Substitute "field number" for "collector number" throughout the listing below and reproduce it with everything else unchanged. Leave out the pictures.

[BEGIN Source records]

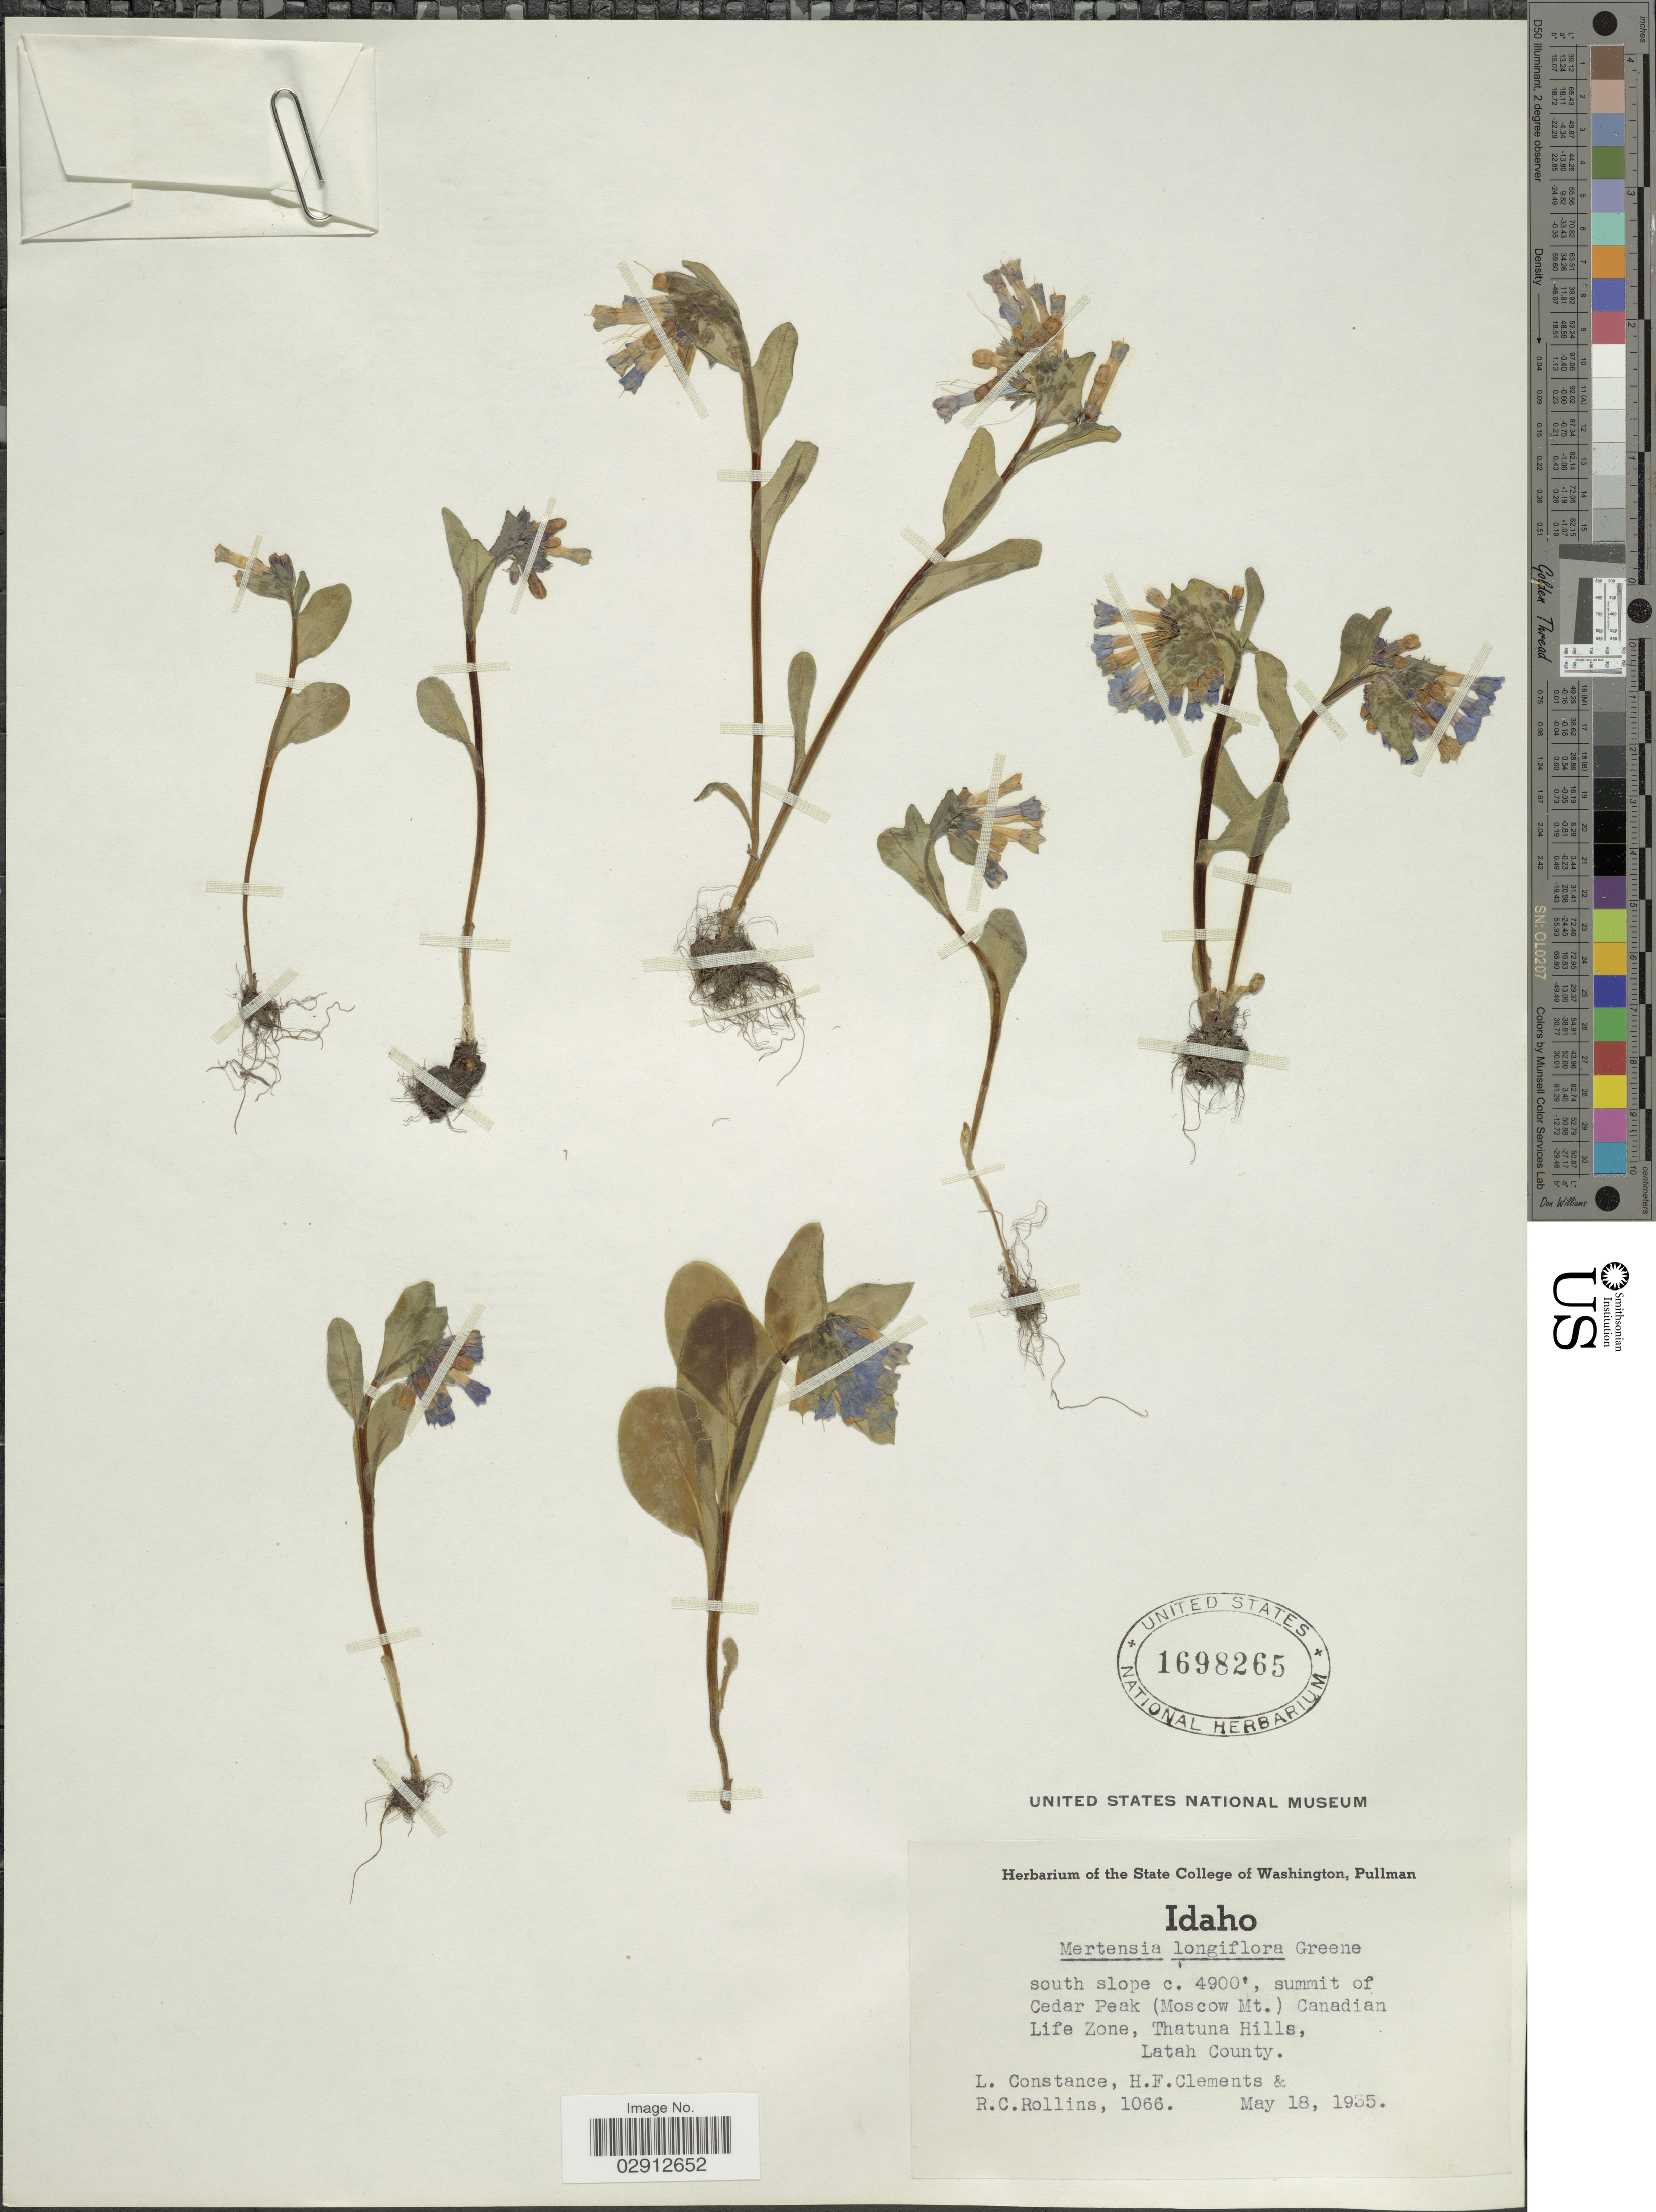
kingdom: Plantae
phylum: Tracheophyta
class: Magnoliopsida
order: Boraginales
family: Boraginaceae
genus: Mertensia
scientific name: Mertensia longiflora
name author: Rydb.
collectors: L. Constance, H. Clements & R. C. Rollins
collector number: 1066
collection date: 1935-05-18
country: United States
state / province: Idaho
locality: South slope, summit of Cedar Peak (Moscow Mt). Canadian Life Zone,Thatuna Hills, Latah County.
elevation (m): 1494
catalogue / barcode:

[END Source records]

- Correct output -
kingdom: Plantae
phylum: Tracheophyta
class: Magnoliopsida
order: Boraginales
family: Boraginaceae
genus: Mertensia
scientific name: Mertensia longiflora
name author: Rydb.
collectors: L. Constance, H. Clements & R. C. Rollins
field number: 1066
collection date: 1935-05-18
country: United States
state / province: Idaho
locality: South slope, summit of Cedar Peak (Moscow Mt). Canadian Life Zone,Thatuna Hills, Latah County.
elevation (m): 1494
catalogue / barcode:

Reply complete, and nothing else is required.